= YOUR OBJECTIVE =
Transcribe the text below verbatim, starting at the line that contains "The Python interactive" and ending at the final line of the data.
--- WORKING DATA Enclosed Below ---
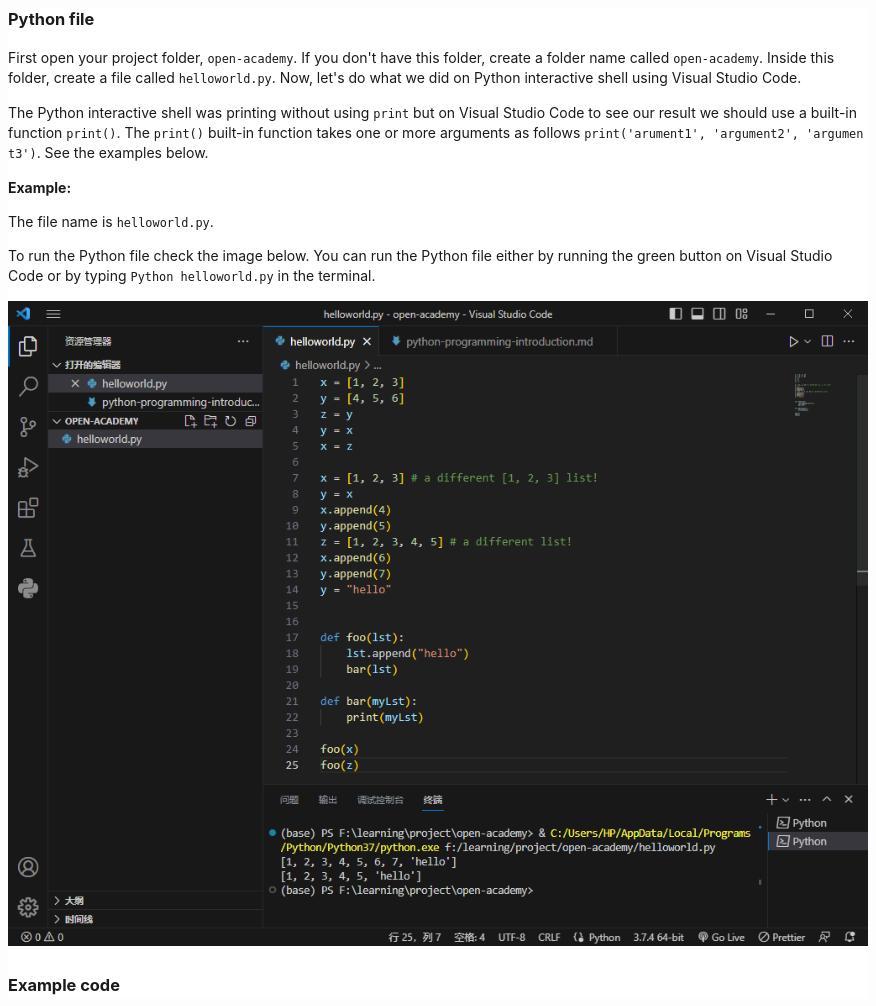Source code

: 
### Python file

First open your project folder, `open-academy`. If you don't have this folder, create a folder name called `open-academy`. Inside this folder, create a file called `helloworld.py`. Now, let's do what we did on Python interactive shell using Visual Studio Code.

The Python interactive shell was printing without using `print` but on Visual Studio Code to see our result we should use a built-in function `print()`. The `print()` built-in function takes one or more arguments as follows `print('arument1', 'argument2', 'argument3')`. See the examples below.

**Example:**

The file name is `helloworld.py`.

To run the Python file check the image below. You can run the Python file either by running the green button on Visual Studio Code or by typing `Python helloworld.py` in the terminal.

![Running Python script](../../images/running_python_script.png)

### Example code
--- End of Enclosed WORKING DATA ---
= WRITTEN SOLUTION =
The Python interactive shell was printing without using `print` but on Visual Studio Code to see our result we should use a built-in function `print()`. The `print()` built-in function takes one or more arguments as follows `print('arument1', 'argument2', 'argument3')`. See the examples below.

**Example:**

The file name is `helloworld.py`.

To run the Python file check the image below. You can run the Python file either by running the green button on Visual Studio Code or by typing `Python helloworld.py` in the terminal.

![Running Python script](../../images/running_python_script.png)

### Example code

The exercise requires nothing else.